━━ Source data ━━
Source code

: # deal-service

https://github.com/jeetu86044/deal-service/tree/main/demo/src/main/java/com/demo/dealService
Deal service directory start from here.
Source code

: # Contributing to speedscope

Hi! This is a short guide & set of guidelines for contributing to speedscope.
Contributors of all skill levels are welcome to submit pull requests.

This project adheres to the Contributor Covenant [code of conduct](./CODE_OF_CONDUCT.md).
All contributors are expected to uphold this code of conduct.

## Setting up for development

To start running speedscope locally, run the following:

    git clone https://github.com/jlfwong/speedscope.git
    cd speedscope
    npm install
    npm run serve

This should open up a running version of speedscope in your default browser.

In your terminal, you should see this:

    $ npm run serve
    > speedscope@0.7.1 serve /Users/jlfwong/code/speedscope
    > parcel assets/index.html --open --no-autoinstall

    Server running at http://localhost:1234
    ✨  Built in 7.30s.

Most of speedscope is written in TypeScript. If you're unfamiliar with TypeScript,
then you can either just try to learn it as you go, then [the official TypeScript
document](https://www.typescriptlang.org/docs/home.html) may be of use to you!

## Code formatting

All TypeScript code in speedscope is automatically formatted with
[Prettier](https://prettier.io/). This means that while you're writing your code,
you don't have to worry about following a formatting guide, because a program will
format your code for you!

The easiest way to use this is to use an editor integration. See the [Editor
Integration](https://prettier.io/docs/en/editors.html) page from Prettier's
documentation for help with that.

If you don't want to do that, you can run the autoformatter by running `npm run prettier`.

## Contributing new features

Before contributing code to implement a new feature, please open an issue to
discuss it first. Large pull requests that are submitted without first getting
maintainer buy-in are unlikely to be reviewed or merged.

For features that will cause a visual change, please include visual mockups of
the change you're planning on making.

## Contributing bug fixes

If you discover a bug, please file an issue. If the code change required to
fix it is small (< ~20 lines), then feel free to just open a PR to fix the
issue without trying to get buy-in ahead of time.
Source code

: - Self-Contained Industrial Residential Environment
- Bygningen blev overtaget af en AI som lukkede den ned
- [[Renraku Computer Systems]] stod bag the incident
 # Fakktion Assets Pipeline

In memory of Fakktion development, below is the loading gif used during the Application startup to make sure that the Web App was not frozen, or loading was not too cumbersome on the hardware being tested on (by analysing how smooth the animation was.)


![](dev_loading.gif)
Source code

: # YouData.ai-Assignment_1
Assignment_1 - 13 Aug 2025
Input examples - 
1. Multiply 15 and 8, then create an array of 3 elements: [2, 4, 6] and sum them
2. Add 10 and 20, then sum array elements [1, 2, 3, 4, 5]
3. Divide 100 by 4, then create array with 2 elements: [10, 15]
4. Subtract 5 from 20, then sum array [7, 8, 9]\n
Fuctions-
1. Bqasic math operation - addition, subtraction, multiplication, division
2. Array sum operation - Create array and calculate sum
━━━
_Your task_: Every line from the data above that contains "then" must appear in the answer.

_Exercise result_:
then you can either just try to learn it as you go, then [the official TypeScript
fix it is small (< ~20 lines), then feel free to just open a PR to fix the
1. Multiply 15 and 8, then create an array of 3 elements: [2, 4, 6] and sum them
2. Add 10 and 20, then sum array elements [1, 2, 3, 4, 5]
3. Divide 100 by 4, then create array with 2 elements: [10, 15]
4. Subtract 5 from 20, then sum array [7, 8, 9]\n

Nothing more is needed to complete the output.